Regardless of the reasons behind your child’s shyness, here are some things you can do to help foster healthy social skills and to make your child feel more comfortable around others.
New situations and meeting new people can be hard for shy children. They will need a little more time to adjust to new things. Don’t push it, but be supportive and encouraging as they take things at their own pace. For example, if you have signed your daughter up for a dance class you may have to help her gradually get used to staying there by herself.
Give your child plenty of opportunities to practice social skills. Simple things like having your child pay the cashier or ordering a meal at a restaurant will help build confidence. Don’t avoid taking shy children to new places. Being exposed to new things will help them build up confidence and get used to change.

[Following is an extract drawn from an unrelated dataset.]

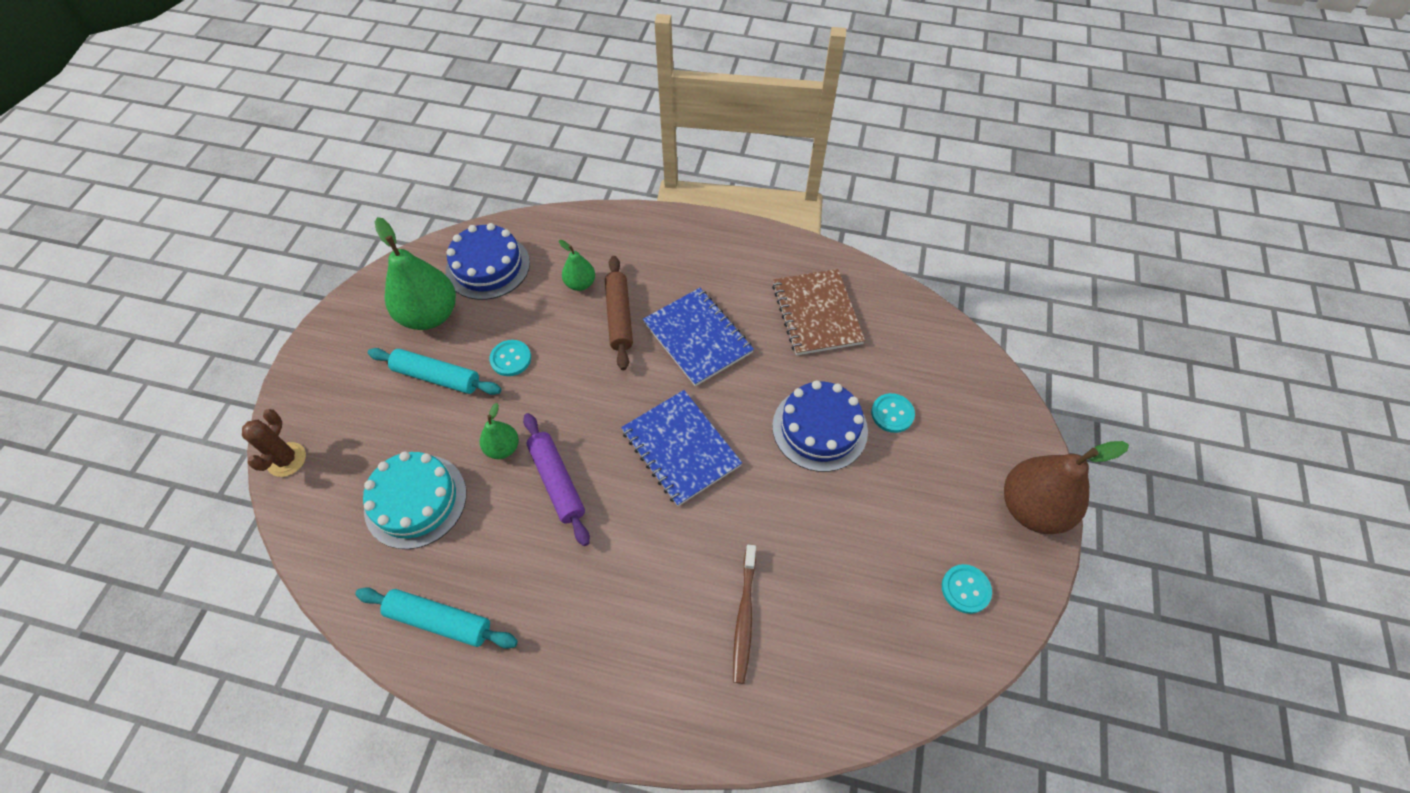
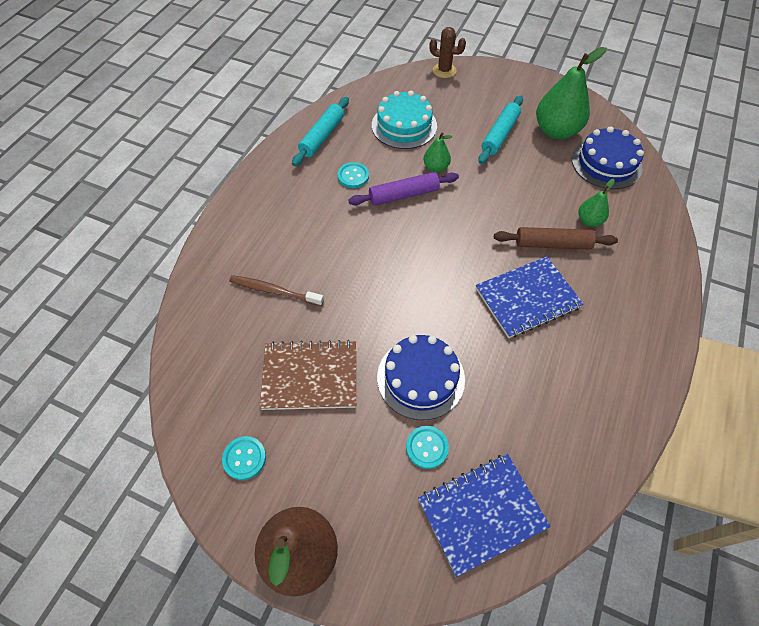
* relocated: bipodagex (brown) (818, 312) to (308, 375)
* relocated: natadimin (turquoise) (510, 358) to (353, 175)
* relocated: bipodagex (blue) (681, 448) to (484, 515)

Another way to practice social skills is by setting up playgroups. Try to tailor the group to fit your child. For example, invite children over who you think will help draw your child out. The size of the playgroup can also help. Some children do better with a larger group where they can blend in, but others may do better with smaller groups that aren’t so intimidating. Meeting other children will also help build friendships. Shy children do better when they have a few friends they can rely on.
Role-playing can also be helpful. Teach your children how to pay compliments, join a group conversation, meet new people, ask for help, cope with criticism, use humor, stick up for themselves, share, and show appreciation.
Instead of fixating on what your child is doing wrong, focus on successes—even the smalls ones. If your child does struggle with something, take a moment to talk constructively about things to try next time. Don’t just give all the answers, but give your child a chance to think of solutions.
Afterward, move on and focus on future successes. Letting your child dwell on past failures will only make it harder to behave confidently later.
It helps to know that you aren’t the only one struggling with something. Share with your child times when you may have felt shy and what you did to overcome it.
Children look to their parents for social cues. When children see that their parents are nervous around others, they will naturally assume that there is something to be nervous about. If you are shy yourself, you and your child can work on being more outgoing together. In fact, the best way to learn is by teaching others. You can be each other’s coaches!
On the other hand, if you are naturally outgoing, be sure that you are not dominating conversations. Shy children need a little more time to speak up. And avoid the temptation to rescue your child from an uncomfortable situation too soon. They need time to build up coping mechanisms.
Sometimes the only thing shy children need is a little time to process things. If you are getting ready for the first day of school, it might help your child to see the classroom and meet the teacher first. Getting early to parties can also help your child get used to the new location and the children as they gradually show up. If you can, find a “job” to help distract them. It might be handing out food at a party or setting up chairs.
Don’t call your child shy or allow others to. Labels can become a self-fulfilling prophecy. Labeling children as shy gives them permission to stay in their shell and to continue to act shy. It can also make children feel like there is something wrong with them.
Even if you privately wish your child was more outgoing, learn to embrace your child’s personality. Remember, there are many wonderful things that come from parenting a child who is more independent, focused, and thoughtful.
Let your child know that it is okay to be shy. Respect their temperament and let them be themselves. Your goal is not to change them, but to teach them life skills.
Sometimes the only reason children feel bad about being shy is because everybody expects them to be different. It is important for children to know that they are loved just the way there are. Once children no longer feel pressured to be somebody else, they can become more self-confident about who they are. This confidence will allow them to behave more confidently around others.